The five senior citizen activists have all recently been released from prison having served their time. We need to raise a minimum of $20,000 to continue to follow our characters to paint fuller portraits of who they are. These funds will pay for travel expenses, camera crews, an associate producer; to rent camera, sound, and lighting equipment, and pay for transcription services. If we do not reach that donation goal, we will not receive any of the money and it will be returned to our donors. However, in order to move to the next phase of production and assemble a rough cut of the film we will need to raise an additional $30,000 to rent editing equipment and hire an offline editor. All this to say that our overall target is $50,000. We hope you will also consider making a "matching grant" donation.
The Bangor 5 called their action on the naval base a "Plowshares" action.

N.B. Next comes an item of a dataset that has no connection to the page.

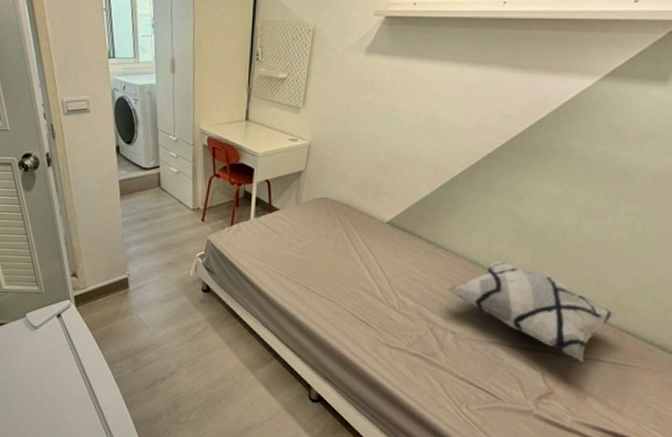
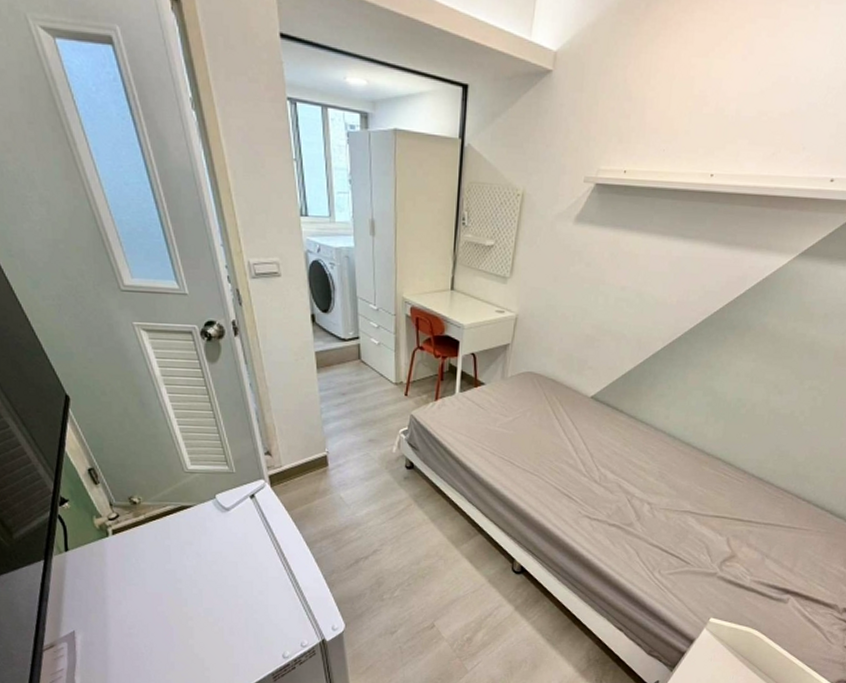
decorative pillow: present [447,261,619,362] -> none [646,434,797,527]

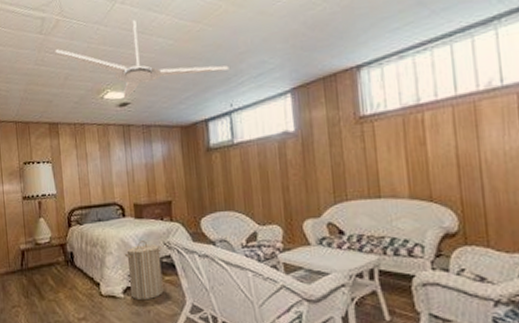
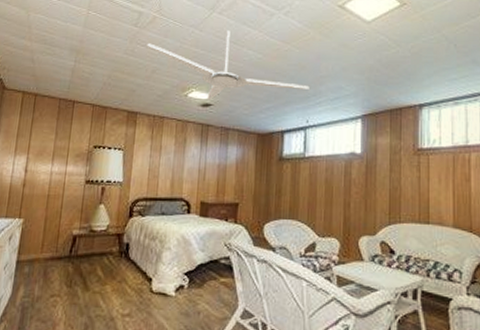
laundry hamper: present [124,240,164,301] -> none [182,239,222,301]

Plowshares is an international movement that follows the injunction of the Prophet Isaiah who urged nations to abolish war and turn "swords into plowshares". The five seniors are embraced by a community of thousands of activists in the Pacific Northwest who have waged a campaign over four decades to raise awareness on the lethality of the 8 Trident nuclear submarines home ported in their backyard at the Kitsap-Bangor base. One Trident submarine, with its full complement of missiles, has the capacity to destroy every city in the northern hemisphere. This larger story of the activists' 40 year campaign is also woven into the film through never- before- seen archival footage which the activists have generously allowed me to use.

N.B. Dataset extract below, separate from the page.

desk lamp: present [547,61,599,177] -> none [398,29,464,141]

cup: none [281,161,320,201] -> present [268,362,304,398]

During their federal trial The Bangor 5 planned to challenge the "legality" of nuclear weapons. However, they were not allowed to make that case in court. A growing body of academic scholarship, as well as respected military and legal experts support the activists' viewpoint. At trial the Center for Constitutional Rights was part of the defense team and former U.S. Attorney General Ramsey Clark testified on behalf of the defendants. In the part of the film dealing with the trial, The Bangor 5 and their supporters make the case they were barred from making in court.